Georgia is preparing a campaign against the 2014 Winter Olympics in Sochi, developing as-yet unspecified measures that analysts warned might fuel violence in the Caucasus.
Three committees of the Georgian parliament met behind closed doors last week to discuss the campaign, which may call on the international community to relocate the games for security, environmental and historical reasons, news reports said.
“We should take all possible efforts to inform the international community and seek for relocation of the Olympics from Sochi to a different venue,” lawmaker Shota Malashkhia said, news site Newsgeorgia.ru reported.
The parliament said on its web site that the committees are supposed to develop elements for the campaign that will be submitted to the entire chamber for approval.
Lawmaker Nugzar Tsiklauri said talks were already being held with Chechens, internally displaced people and Abkhazia’s exiled government, Newsgeorgia.ru reported. He did not elaborate.
Malashkhia said a full-scale international boycott of the Sochi Olympics was “highly unlikely,” but added that Georgia hoped to receive support from the European Union, which has criticized Russia’s policy toward Georgia.

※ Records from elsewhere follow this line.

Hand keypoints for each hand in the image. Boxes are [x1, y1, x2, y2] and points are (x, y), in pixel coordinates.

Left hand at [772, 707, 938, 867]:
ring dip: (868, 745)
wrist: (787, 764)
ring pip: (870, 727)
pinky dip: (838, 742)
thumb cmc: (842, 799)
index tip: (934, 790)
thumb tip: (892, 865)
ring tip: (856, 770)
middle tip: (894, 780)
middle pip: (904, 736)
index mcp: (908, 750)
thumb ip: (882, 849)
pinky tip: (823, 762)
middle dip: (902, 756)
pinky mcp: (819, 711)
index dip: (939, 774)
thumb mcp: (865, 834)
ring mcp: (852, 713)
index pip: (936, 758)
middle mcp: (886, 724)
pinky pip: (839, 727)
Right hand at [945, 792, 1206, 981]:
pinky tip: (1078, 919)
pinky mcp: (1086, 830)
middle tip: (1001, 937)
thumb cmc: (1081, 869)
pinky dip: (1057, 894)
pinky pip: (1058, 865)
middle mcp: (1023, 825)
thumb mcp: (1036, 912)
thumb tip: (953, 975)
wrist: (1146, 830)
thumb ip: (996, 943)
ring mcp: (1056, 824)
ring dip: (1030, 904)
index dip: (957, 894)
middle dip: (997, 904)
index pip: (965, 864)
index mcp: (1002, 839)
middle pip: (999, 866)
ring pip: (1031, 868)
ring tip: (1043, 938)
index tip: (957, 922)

Georgia, which fought a five-day war with Russia after attempting to retake its breakaway province of South Ossetia in 2008, appealed in November that year to the International Olympics Committee to relocate the Olympics from Sochi because of the possibility of conflict in neighboring Abkhazia, another separatist Georgian region.

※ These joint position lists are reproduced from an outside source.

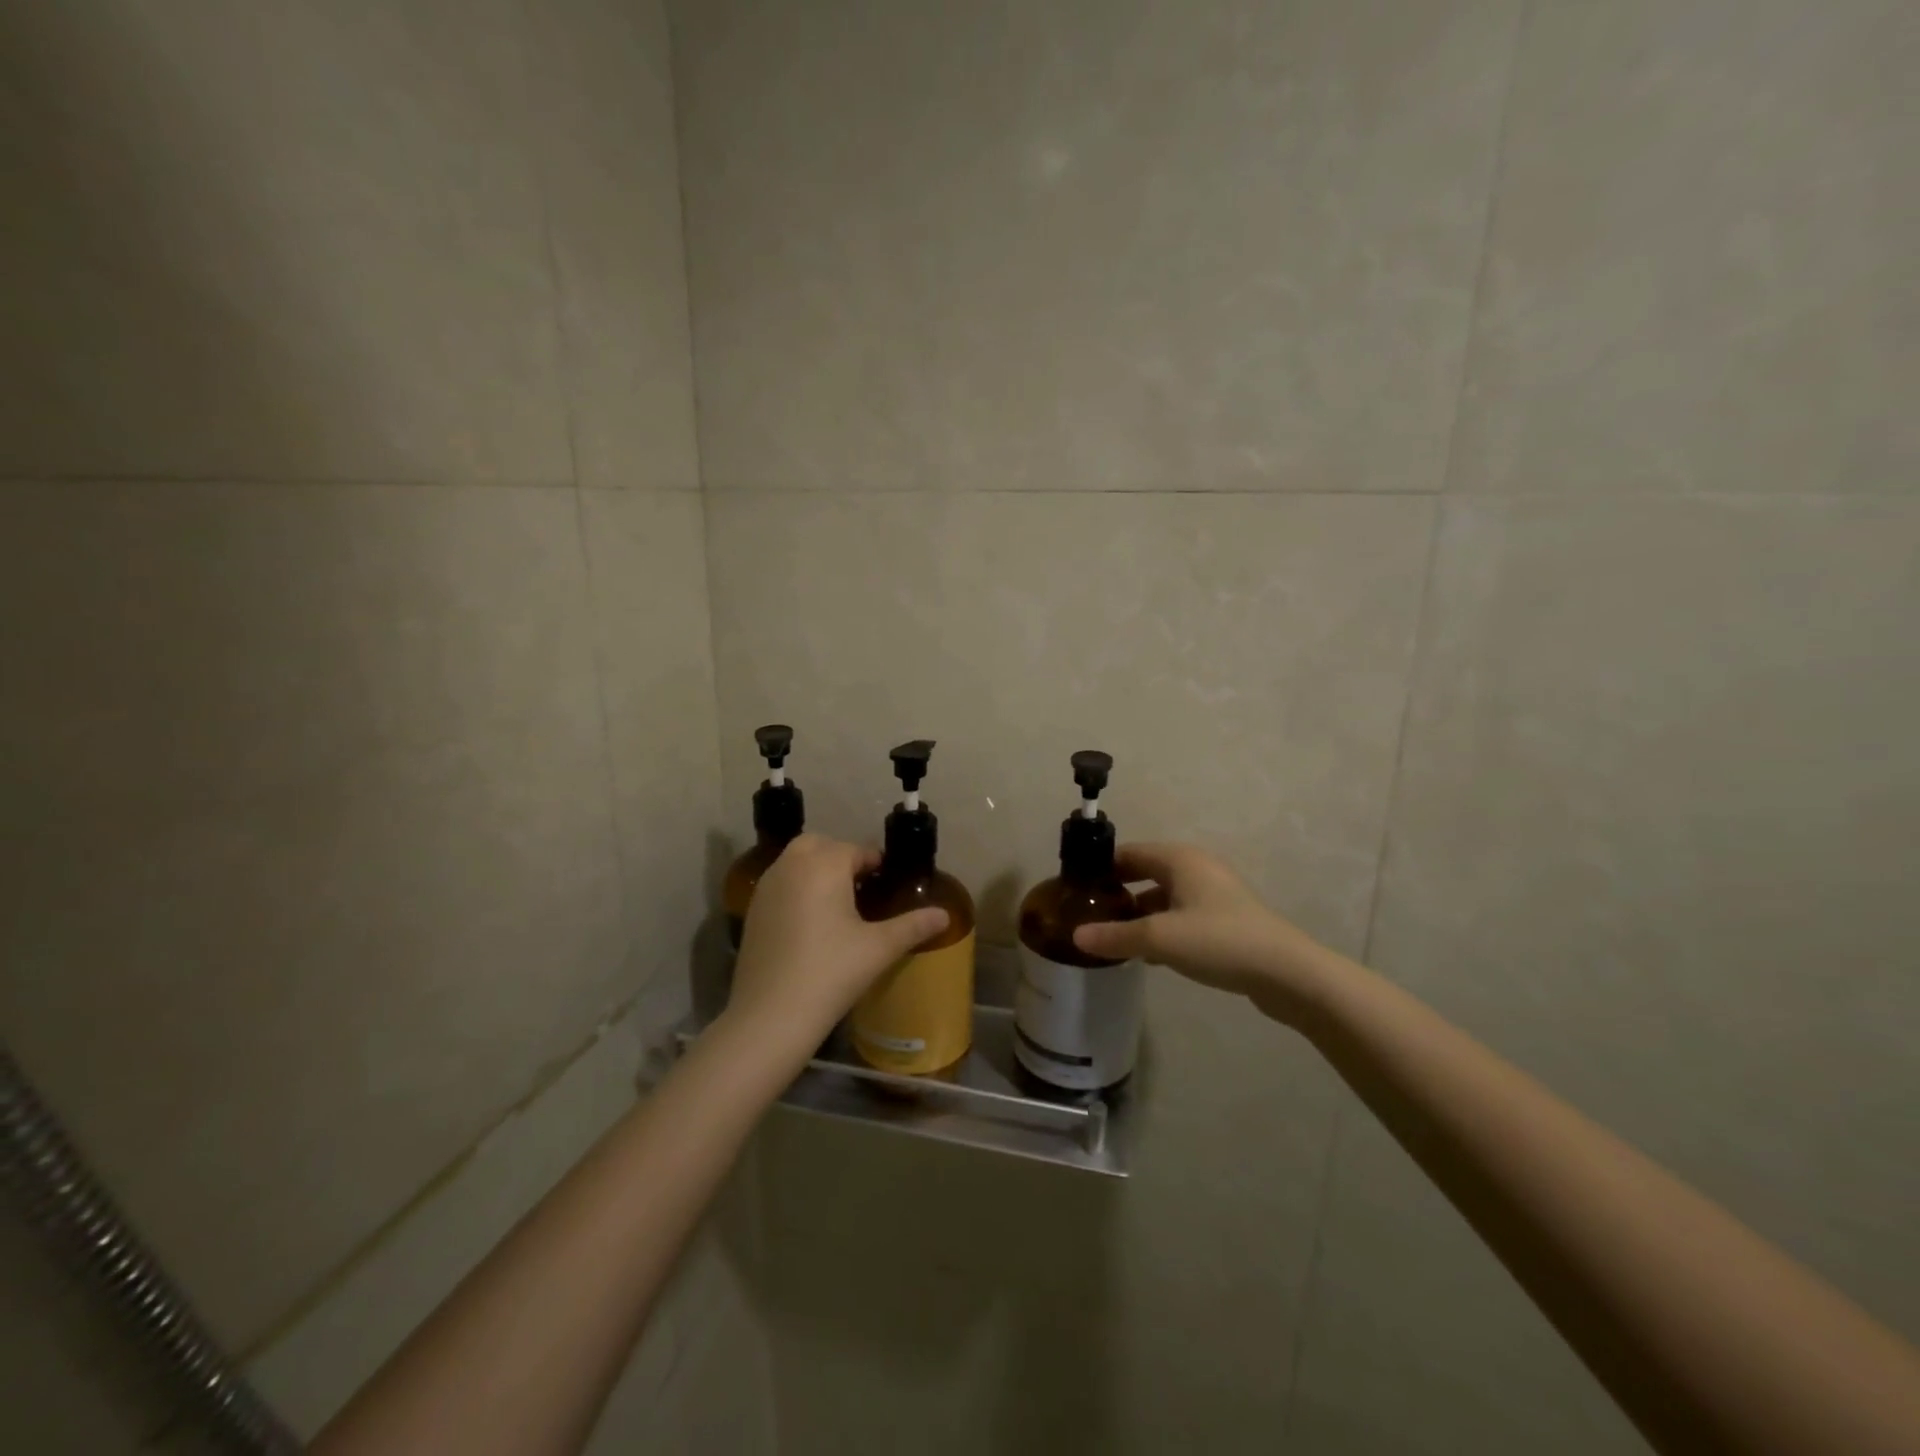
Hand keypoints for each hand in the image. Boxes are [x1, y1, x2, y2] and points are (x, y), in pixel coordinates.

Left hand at [724, 834, 948, 1063]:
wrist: (770, 1015)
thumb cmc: (831, 972)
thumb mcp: (879, 948)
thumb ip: (913, 926)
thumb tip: (944, 915)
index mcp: (824, 864)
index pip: (857, 850)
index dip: (876, 864)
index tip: (889, 884)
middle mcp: (791, 865)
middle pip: (820, 845)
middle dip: (841, 858)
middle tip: (862, 888)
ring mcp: (767, 887)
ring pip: (796, 862)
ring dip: (817, 870)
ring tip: (839, 905)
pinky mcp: (753, 910)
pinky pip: (780, 884)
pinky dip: (797, 888)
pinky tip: (812, 923)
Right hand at [1072, 842, 1325, 1023]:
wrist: (1287, 973)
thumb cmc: (1218, 941)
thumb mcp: (1159, 939)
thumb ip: (1115, 936)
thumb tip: (1076, 936)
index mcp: (1179, 859)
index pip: (1128, 853)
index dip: (1100, 869)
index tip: (1075, 890)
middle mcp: (1196, 868)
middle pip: (1145, 873)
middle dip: (1118, 893)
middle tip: (1089, 915)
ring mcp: (1214, 894)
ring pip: (1164, 897)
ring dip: (1139, 914)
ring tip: (1113, 938)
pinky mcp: (1226, 920)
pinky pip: (1182, 916)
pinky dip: (1162, 928)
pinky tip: (1149, 956)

The committee ignored the request.
Maxim Agarkov, an analyst with the SK Strategia think tank, said a peaceful campaign against the Olympics was not likely to bear fruit because all possible damage to Russia’s image in the West has been already done.
“The only possible option is destabilizing the situation in the region,” Agarkov said by telephone, adding that Georgia could use existing local ethnic conflicts and separatists to influence the situation.

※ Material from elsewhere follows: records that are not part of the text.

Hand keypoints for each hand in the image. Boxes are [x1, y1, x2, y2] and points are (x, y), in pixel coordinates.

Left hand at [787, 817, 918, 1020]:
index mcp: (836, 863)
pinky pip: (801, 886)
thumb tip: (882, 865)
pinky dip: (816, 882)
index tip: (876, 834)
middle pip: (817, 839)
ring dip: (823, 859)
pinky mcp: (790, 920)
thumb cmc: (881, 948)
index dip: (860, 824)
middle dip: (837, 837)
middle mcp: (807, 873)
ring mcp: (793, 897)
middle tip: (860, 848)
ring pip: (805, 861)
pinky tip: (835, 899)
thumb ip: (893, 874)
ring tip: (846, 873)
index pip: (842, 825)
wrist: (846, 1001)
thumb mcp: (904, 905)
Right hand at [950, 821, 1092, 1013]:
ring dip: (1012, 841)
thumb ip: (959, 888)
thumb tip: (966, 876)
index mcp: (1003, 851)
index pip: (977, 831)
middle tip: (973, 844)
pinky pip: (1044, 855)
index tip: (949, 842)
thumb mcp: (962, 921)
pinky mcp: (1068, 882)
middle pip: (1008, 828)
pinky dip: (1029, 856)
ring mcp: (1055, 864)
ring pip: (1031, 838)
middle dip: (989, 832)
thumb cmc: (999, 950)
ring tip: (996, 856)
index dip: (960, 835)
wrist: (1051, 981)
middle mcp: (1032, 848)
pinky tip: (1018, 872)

Moscow has accused Tbilisi on numerous occasions of supporting Islamist rebels in the North Caucasus, but no concrete evidence to back up the claims has surfaced.
The 2014 Winter Olympics have been opposed by various groups, including environmentalists and the Circassian diaspora.
Circassians, a Muslim indigenous people from the northwest Caucasus who scattered across the globe after a 19th-century massacre that left about 300,000 of them dead around Sochi, have compared the plan to holding the games in the city to staging the Olympics in the Nazi death camp Auschwitz.